Protara Therapeutics shares fell >26% after interim Phase II ADVANCED-2 data in BCG-unresponsive non-muscle-invasive Bladder Cancer showed complete responses of 68.2% at 6 months (n=22) but 33.3% at 12 months (n=15), with durability still maturing. In the BCG-naïve cohort, CR was 66.7% at 6 months (n=27) and 57.9% at 12 months (n=19), with no grade ≥3 treatment-related AEs reported.
Why It Matters To Oncology
TARA-002 is a TLR2/NOD2 agonist immunopotentiator (inactivated Streptococcus pyogenes) designed to activate innate and adaptive immunity, potentially offering a differentiated intravesical immunotherapy approach in NMIBC.
The key clinical question is durability: the BCG-unresponsive cohort’s CR rate declined from 6 to 12 months, though Protara highlighted that all five patients assessed from 9–12 months maintained CR.
Re-induction may matter operationally and clinically: 61.5% of re-induced patients converted to CR at 6 months, suggesting a potential strategy to recapture responses.
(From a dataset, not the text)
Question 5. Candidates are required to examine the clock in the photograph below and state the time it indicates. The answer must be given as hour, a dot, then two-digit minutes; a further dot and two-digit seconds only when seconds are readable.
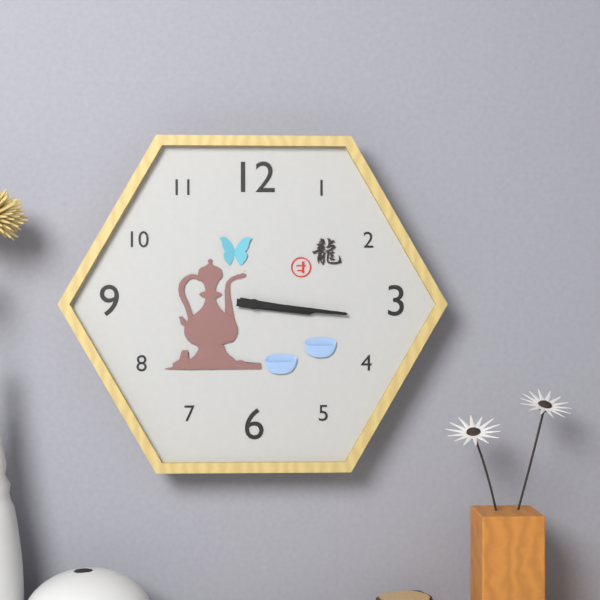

Tolerability looked favorable for an intravesical regimen: most TRAEs were mild/transient, with no grade ≥3 TRAEs or discontinuations; common events included dysuria, bladder spasm, fatigue, and urgency.
The Financials
Shares slid more than 26% Tuesday as investors appeared to focus on still-immature 12-month durability data despite early response signals.
The market reaction underscores how NMIBC programs can trade on durability curves and evaluable-patient attrition at later timepoints (e.g., 12-month n=15 in BCG-unresponsive).
What They're Saying
Oppenheimer: The readout suggests TARA-002 has “solid prospects to compete in this evolving therapeutic marketplace,” citing practical and tolerability advantages, and called the 9–12 month durability in evaluable patients a “robust indication of CR durability.”
CEO Jesse Shefferman: TARA-002 “demonstrat[es] impressive efficacy and safety” and could overcome limitations of existing NMIBC treatments that burden patients and urology practices.
What's Next
ADVANCED-2 data are slated for presentation Friday at ASCO-GU.
Protara expects to complete enrollment of the BCG-unresponsive cohort in the second half.
A registrational study (ADVANCED-3) in BCG-naïve patients is planned to start in the second half.